◆ Input records
>>>
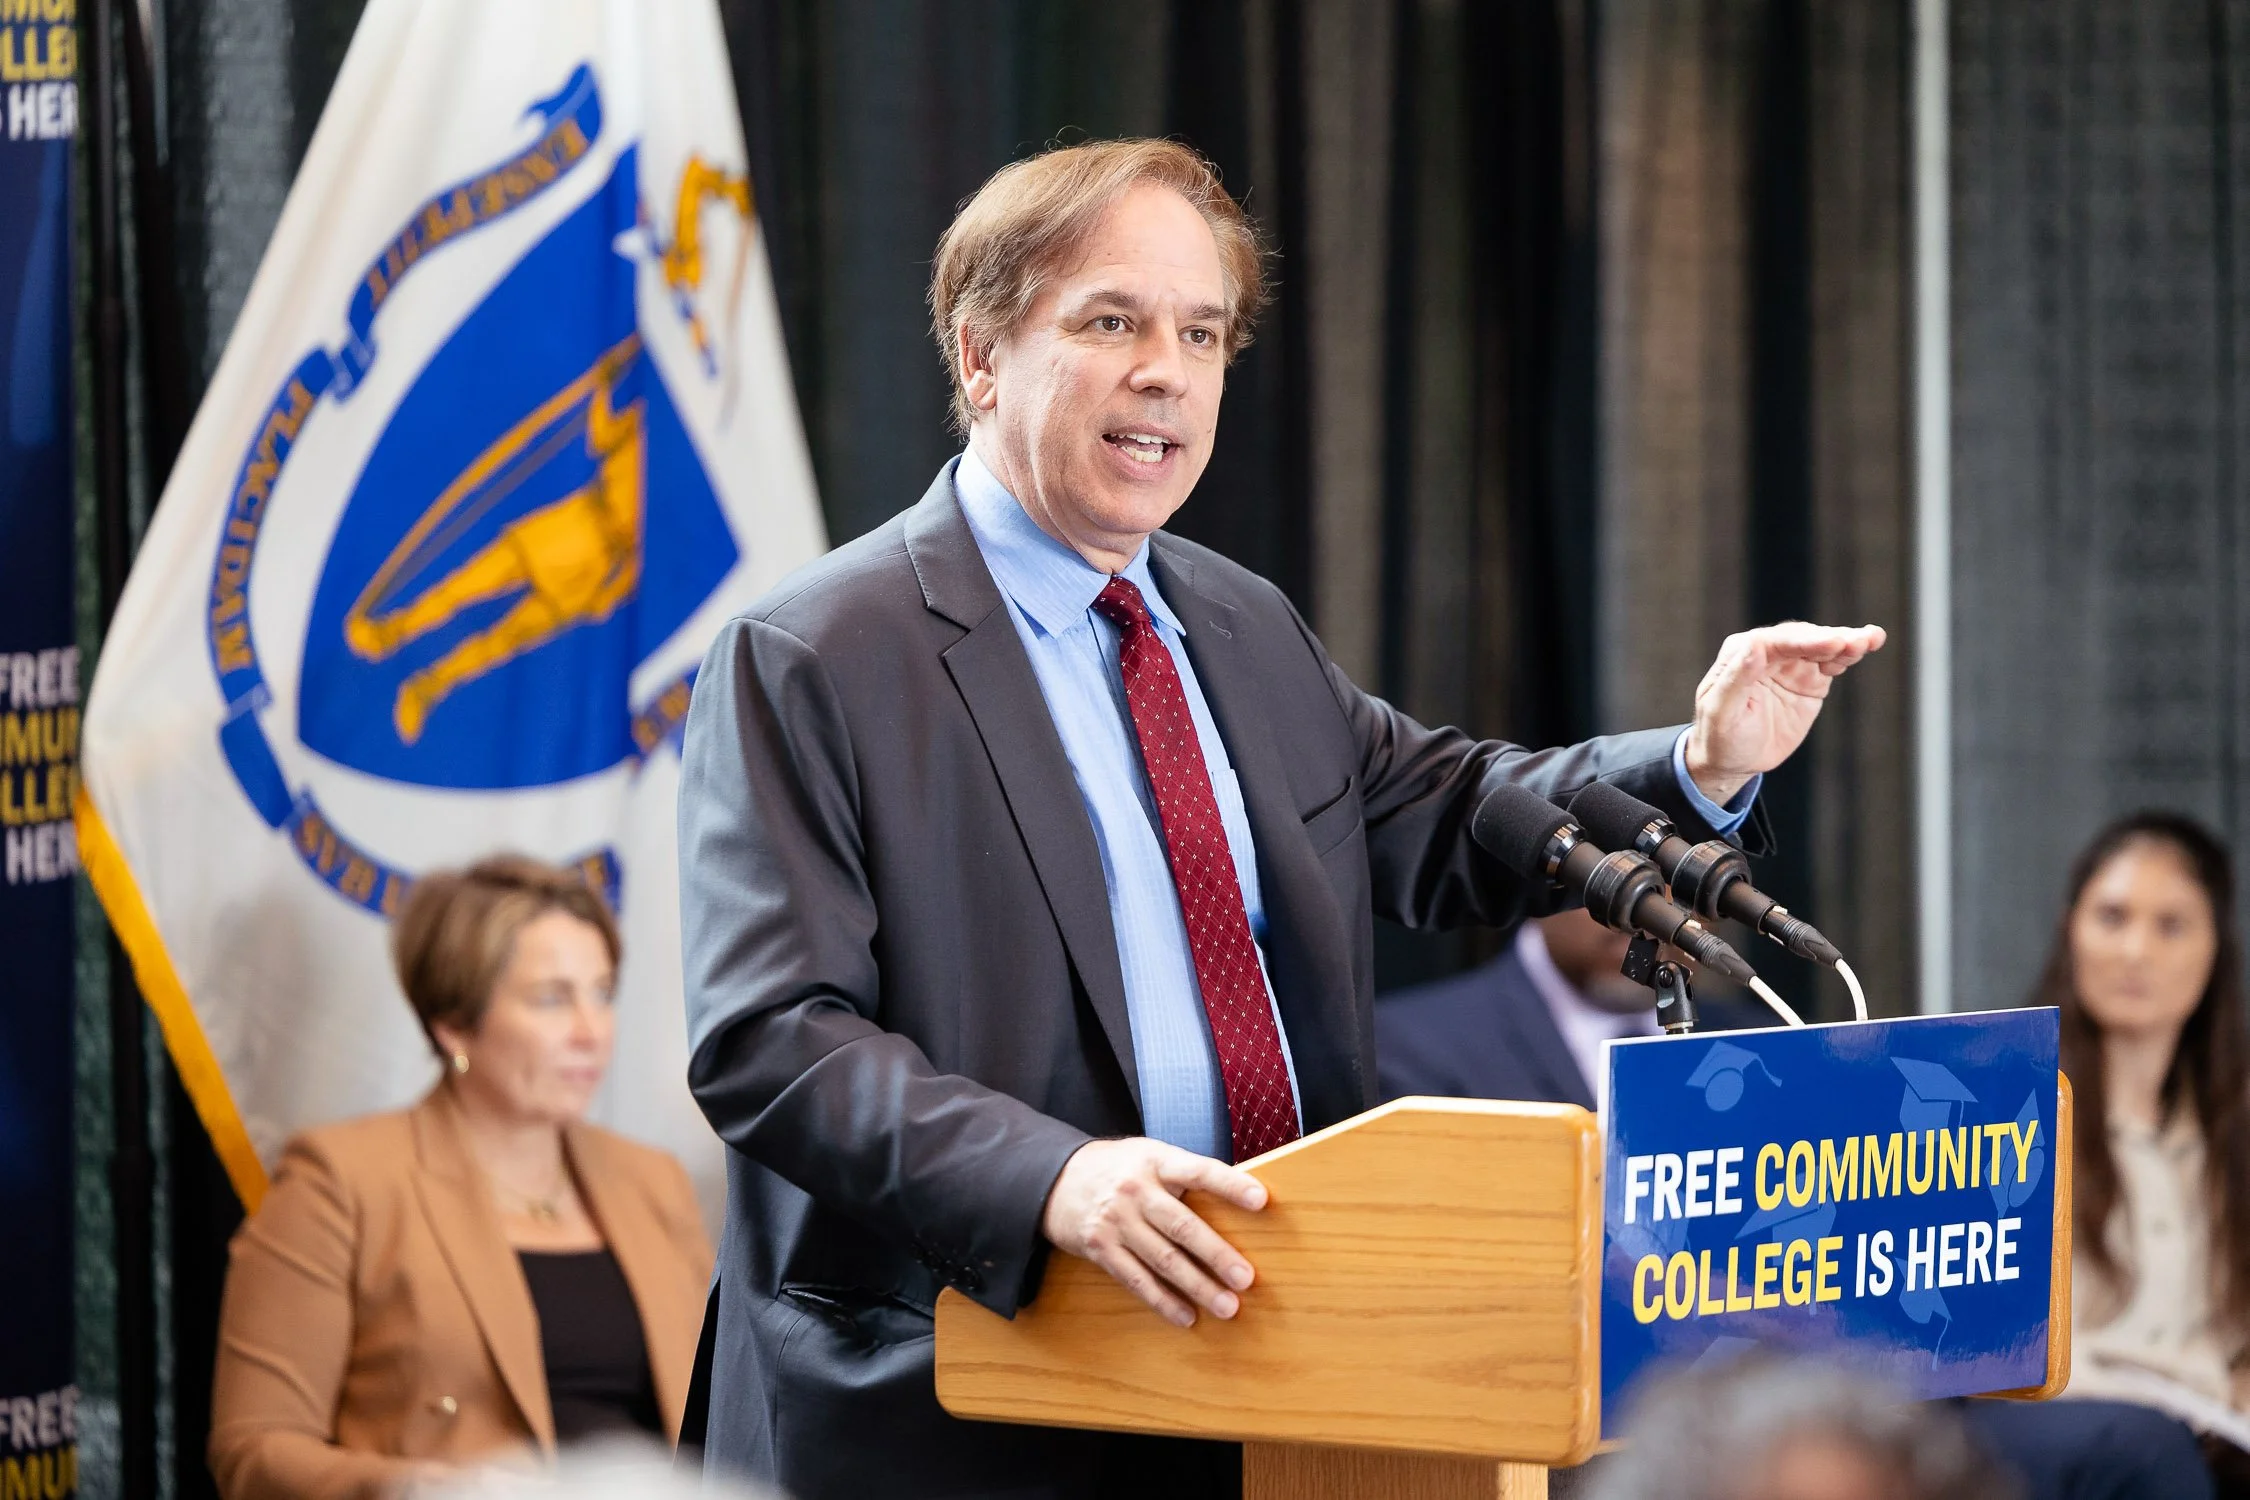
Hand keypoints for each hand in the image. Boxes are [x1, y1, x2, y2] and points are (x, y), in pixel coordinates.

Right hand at [1040, 1137, 1266, 1327]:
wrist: (1055, 1179)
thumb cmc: (1119, 1168)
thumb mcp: (1149, 1155)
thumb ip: (1185, 1173)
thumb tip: (1241, 1195)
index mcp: (1156, 1161)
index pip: (1199, 1171)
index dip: (1231, 1184)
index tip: (1262, 1200)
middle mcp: (1136, 1190)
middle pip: (1182, 1225)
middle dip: (1217, 1254)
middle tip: (1247, 1279)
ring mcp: (1116, 1221)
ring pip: (1163, 1259)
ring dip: (1197, 1286)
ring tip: (1227, 1306)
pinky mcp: (1100, 1248)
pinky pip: (1136, 1280)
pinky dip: (1163, 1301)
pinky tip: (1186, 1316)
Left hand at [1684, 621, 1886, 803]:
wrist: (1733, 760)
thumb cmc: (1719, 737)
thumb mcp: (1721, 712)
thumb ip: (1736, 678)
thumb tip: (1754, 645)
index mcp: (1741, 653)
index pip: (1776, 641)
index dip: (1805, 641)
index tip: (1832, 642)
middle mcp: (1767, 652)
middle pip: (1803, 639)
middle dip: (1831, 638)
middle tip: (1857, 641)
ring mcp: (1791, 665)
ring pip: (1821, 647)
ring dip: (1847, 641)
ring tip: (1872, 638)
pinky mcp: (1809, 680)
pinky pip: (1831, 663)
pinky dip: (1848, 655)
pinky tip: (1868, 645)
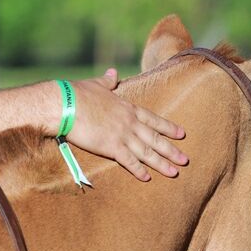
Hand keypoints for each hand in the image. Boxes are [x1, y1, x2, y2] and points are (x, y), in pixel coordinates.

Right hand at [66, 68, 186, 180]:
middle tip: (185, 160)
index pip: (153, 119)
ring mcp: (122, 135)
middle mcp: (129, 122)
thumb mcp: (96, 84)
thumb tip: (113, 72)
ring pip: (146, 152)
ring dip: (161, 163)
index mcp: (127, 108)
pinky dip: (139, 170)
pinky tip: (147, 178)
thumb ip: (108, 81)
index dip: (168, 127)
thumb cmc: (77, 93)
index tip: (182, 134)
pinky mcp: (110, 147)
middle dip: (171, 150)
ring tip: (174, 172)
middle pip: (155, 138)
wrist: (65, 104)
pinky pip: (128, 161)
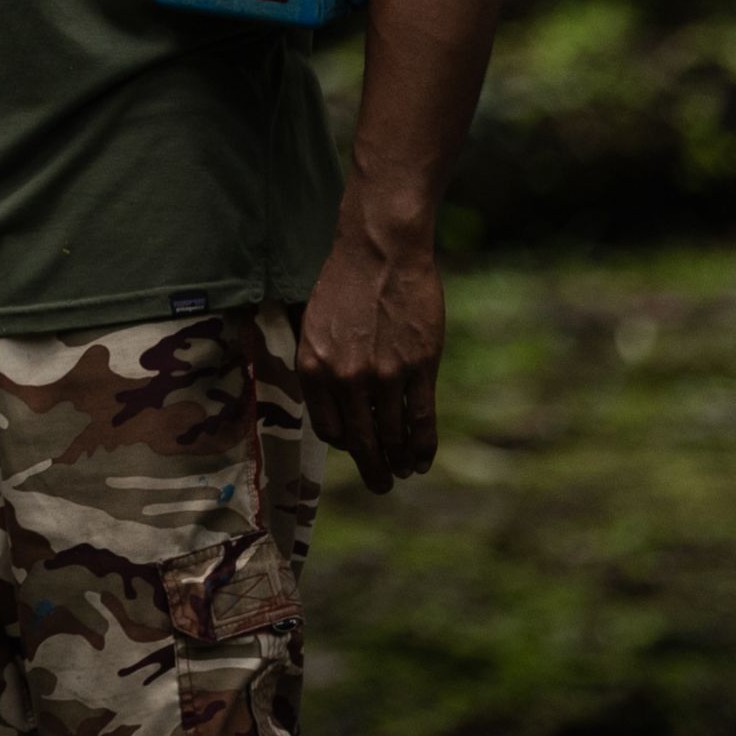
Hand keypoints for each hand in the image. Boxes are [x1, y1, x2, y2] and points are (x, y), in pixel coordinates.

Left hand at [297, 219, 443, 492]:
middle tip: (381, 484)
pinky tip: (422, 460)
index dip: (346, 443)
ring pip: (392, 435)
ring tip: (403, 472)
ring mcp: (384, 375)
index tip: (358, 448)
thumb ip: (322, 366)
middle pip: (361, 441)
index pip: (329, 428)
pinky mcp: (419, 367)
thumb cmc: (346, 283)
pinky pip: (420, 419)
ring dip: (399, 461)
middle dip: (372, 469)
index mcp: (313, 367)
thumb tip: (335, 407)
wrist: (380, 250)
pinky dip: (423, 445)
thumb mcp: (315, 326)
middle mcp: (345, 378)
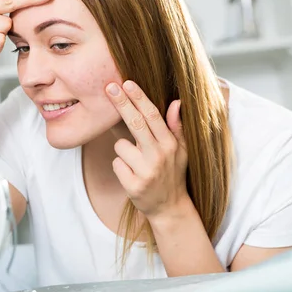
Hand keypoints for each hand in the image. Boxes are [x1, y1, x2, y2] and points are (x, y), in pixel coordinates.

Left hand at [106, 80, 188, 218]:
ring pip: (120, 145)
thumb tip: (177, 102)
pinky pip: (116, 164)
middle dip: (121, 103)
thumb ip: (177, 127)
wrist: (170, 208)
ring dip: (123, 150)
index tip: (127, 83)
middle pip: (136, 123)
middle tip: (109, 87)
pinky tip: (132, 174)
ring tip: (136, 161)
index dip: (139, 98)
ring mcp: (146, 172)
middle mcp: (159, 156)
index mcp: (171, 144)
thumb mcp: (181, 150)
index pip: (153, 116)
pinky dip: (120, 166)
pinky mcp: (133, 186)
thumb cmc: (173, 173)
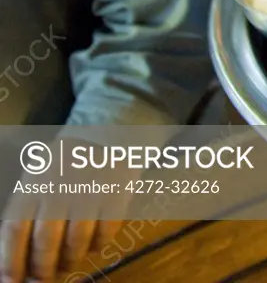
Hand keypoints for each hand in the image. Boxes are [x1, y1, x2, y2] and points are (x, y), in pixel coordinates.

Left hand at [2, 140, 133, 281]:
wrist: (107, 139)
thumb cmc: (62, 169)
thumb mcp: (36, 183)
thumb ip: (25, 218)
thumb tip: (12, 264)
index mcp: (32, 185)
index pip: (15, 230)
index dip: (11, 261)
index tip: (11, 281)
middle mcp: (59, 188)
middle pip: (46, 241)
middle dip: (43, 267)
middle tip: (43, 277)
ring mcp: (89, 191)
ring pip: (76, 242)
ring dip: (70, 260)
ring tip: (68, 263)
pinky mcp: (116, 195)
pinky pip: (105, 233)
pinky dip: (98, 246)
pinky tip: (92, 244)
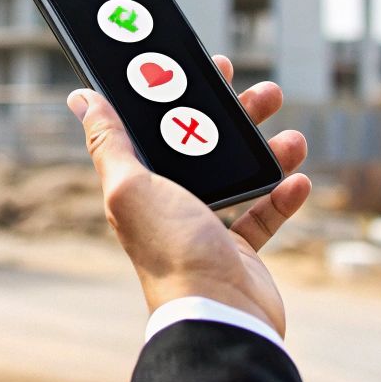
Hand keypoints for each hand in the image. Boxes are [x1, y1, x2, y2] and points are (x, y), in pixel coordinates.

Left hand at [69, 55, 310, 334]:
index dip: (180, 94)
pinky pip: (264, 215)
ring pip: (241, 176)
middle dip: (235, 116)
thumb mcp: (131, 186)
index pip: (159, 127)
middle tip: (263, 92)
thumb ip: (108, 142)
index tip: (207, 66)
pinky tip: (300, 180)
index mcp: (141, 185)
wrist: (216, 315)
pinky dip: (283, 197)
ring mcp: (206, 228)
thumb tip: (80, 98)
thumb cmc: (171, 250)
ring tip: (293, 138)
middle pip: (205, 146)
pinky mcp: (239, 253)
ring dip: (268, 153)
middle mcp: (171, 204)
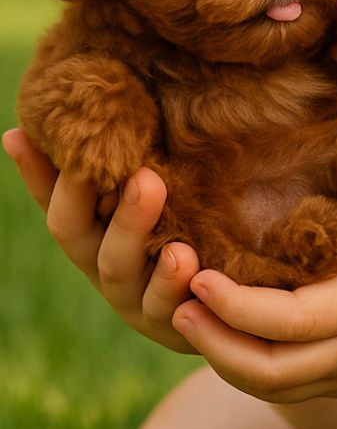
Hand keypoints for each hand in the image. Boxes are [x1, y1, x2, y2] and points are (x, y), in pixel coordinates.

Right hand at [3, 127, 199, 352]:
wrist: (224, 309)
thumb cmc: (188, 237)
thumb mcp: (167, 199)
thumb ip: (138, 165)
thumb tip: (113, 107)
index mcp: (93, 230)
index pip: (55, 195)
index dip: (35, 169)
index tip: (18, 134)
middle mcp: (102, 261)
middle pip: (75, 230)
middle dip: (83, 193)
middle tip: (132, 167)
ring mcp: (132, 295)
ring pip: (118, 268)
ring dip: (134, 234)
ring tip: (155, 201)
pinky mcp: (169, 321)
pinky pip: (168, 308)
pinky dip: (175, 288)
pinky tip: (193, 265)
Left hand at [172, 206, 336, 404]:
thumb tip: (323, 155)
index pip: (295, 319)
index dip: (239, 305)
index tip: (201, 273)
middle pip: (270, 368)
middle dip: (214, 341)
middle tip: (177, 302)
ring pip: (268, 386)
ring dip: (219, 357)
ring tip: (184, 316)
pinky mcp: (334, 386)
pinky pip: (279, 387)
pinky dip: (241, 366)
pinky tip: (216, 335)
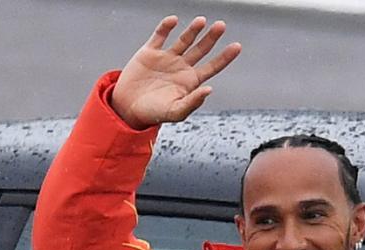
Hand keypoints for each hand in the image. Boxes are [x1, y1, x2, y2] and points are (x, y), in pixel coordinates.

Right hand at [112, 16, 240, 128]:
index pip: (212, 66)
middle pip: (201, 49)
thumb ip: (193, 102)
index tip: (237, 46)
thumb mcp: (175, 112)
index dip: (225, 57)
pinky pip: (160, 35)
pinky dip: (166, 27)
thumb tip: (209, 89)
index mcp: (190, 81)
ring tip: (201, 21)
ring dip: (193, 30)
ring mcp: (166, 58)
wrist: (127, 108)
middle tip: (221, 26)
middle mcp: (181, 67)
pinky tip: (173, 21)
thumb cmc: (153, 113)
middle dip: (211, 38)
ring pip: (183, 40)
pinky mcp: (150, 52)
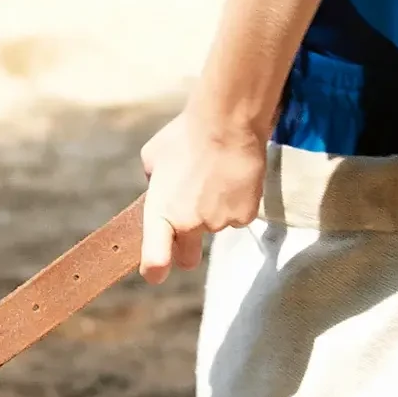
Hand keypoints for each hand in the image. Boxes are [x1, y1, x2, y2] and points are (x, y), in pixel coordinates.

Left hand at [138, 109, 267, 279]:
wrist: (227, 124)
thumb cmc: (186, 135)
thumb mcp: (153, 157)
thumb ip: (154, 182)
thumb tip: (160, 187)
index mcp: (161, 214)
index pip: (154, 263)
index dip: (154, 271)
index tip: (156, 271)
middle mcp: (190, 226)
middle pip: (187, 260)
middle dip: (186, 249)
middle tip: (189, 224)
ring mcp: (219, 223)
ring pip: (215, 228)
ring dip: (213, 211)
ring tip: (215, 177)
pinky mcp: (244, 216)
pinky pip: (238, 216)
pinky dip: (236, 202)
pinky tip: (233, 178)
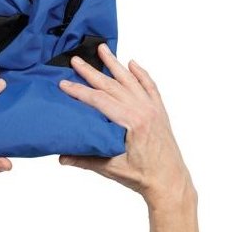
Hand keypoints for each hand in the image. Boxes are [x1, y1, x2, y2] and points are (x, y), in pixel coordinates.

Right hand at [58, 44, 194, 210]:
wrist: (170, 183)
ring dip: (115, 64)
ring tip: (102, 49)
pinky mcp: (159, 111)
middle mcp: (144, 110)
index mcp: (132, 122)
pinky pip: (150, 87)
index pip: (100, 100)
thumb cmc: (144, 177)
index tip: (64, 83)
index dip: (79, 91)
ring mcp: (153, 108)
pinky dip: (141, 74)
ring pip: (130, 80)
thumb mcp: (112, 169)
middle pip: (112, 85)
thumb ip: (85, 160)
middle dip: (92, 72)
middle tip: (76, 60)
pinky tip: (132, 64)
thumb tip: (61, 156)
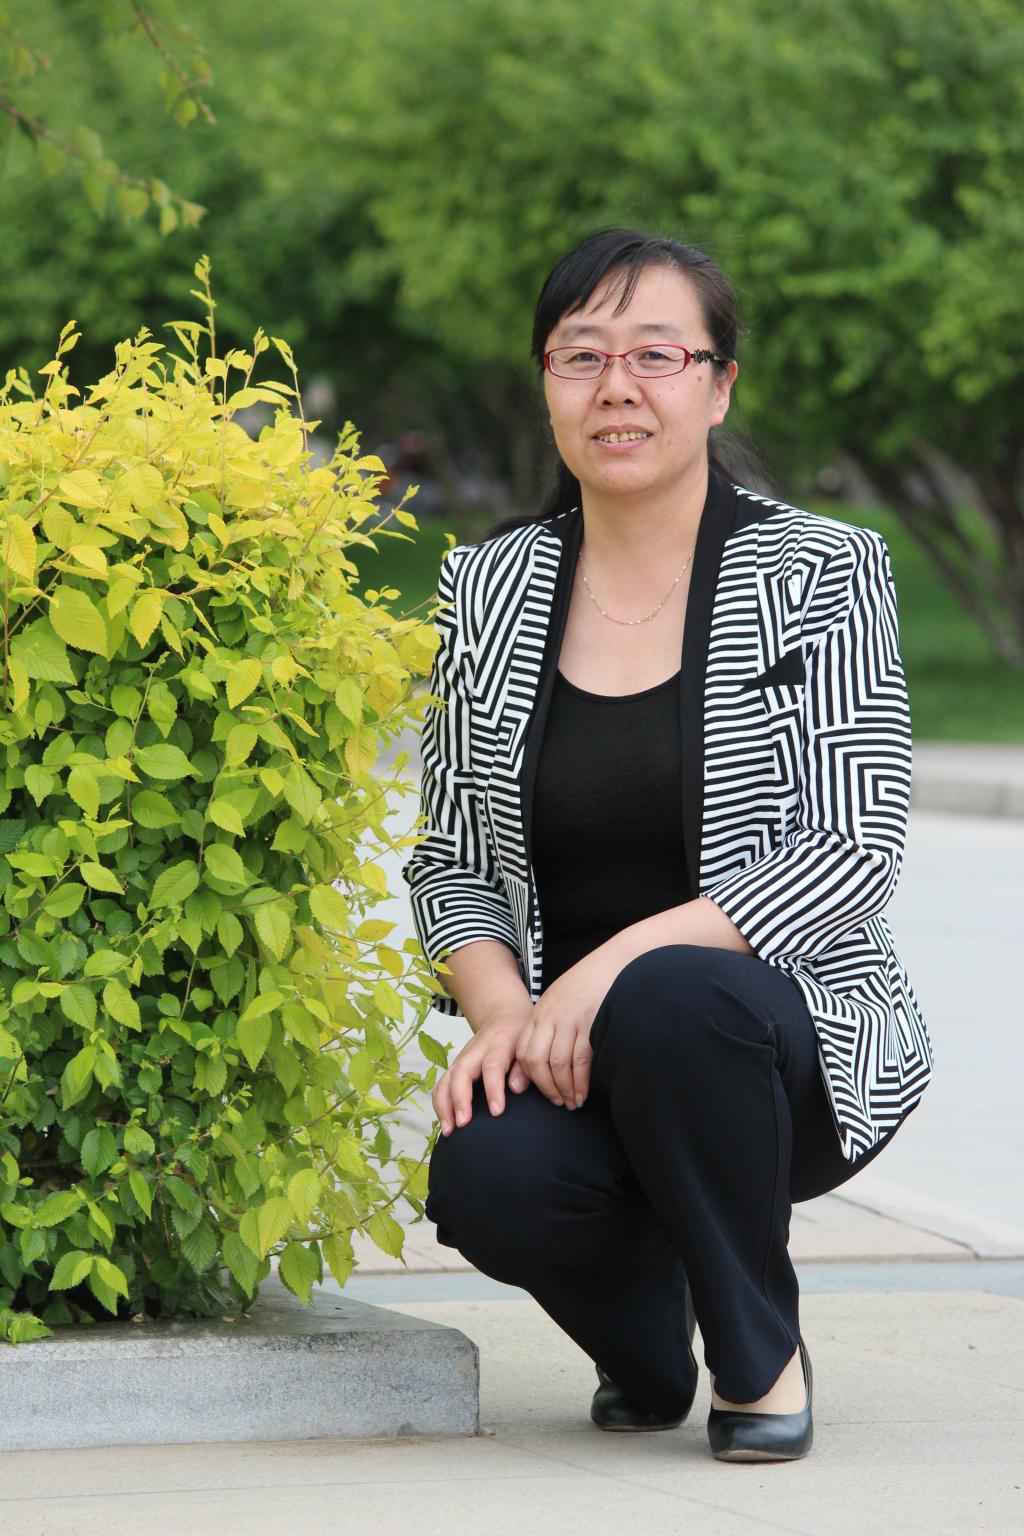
<<<
◆ Assignment
Please copy all lines of the listing in which the string "wrist" occurs.

◆ Solved exercise
wrist: (1055, 1179)
wrist: (1733, 760)
wrist: (65, 104)
wrist: (380, 250)
wrist: (170, 208)
wrist: (107, 139)
wrist: (216, 315)
wrist: (224, 309)
wrist: (127, 108)
wrist: (227, 124)
wrist: (170, 183)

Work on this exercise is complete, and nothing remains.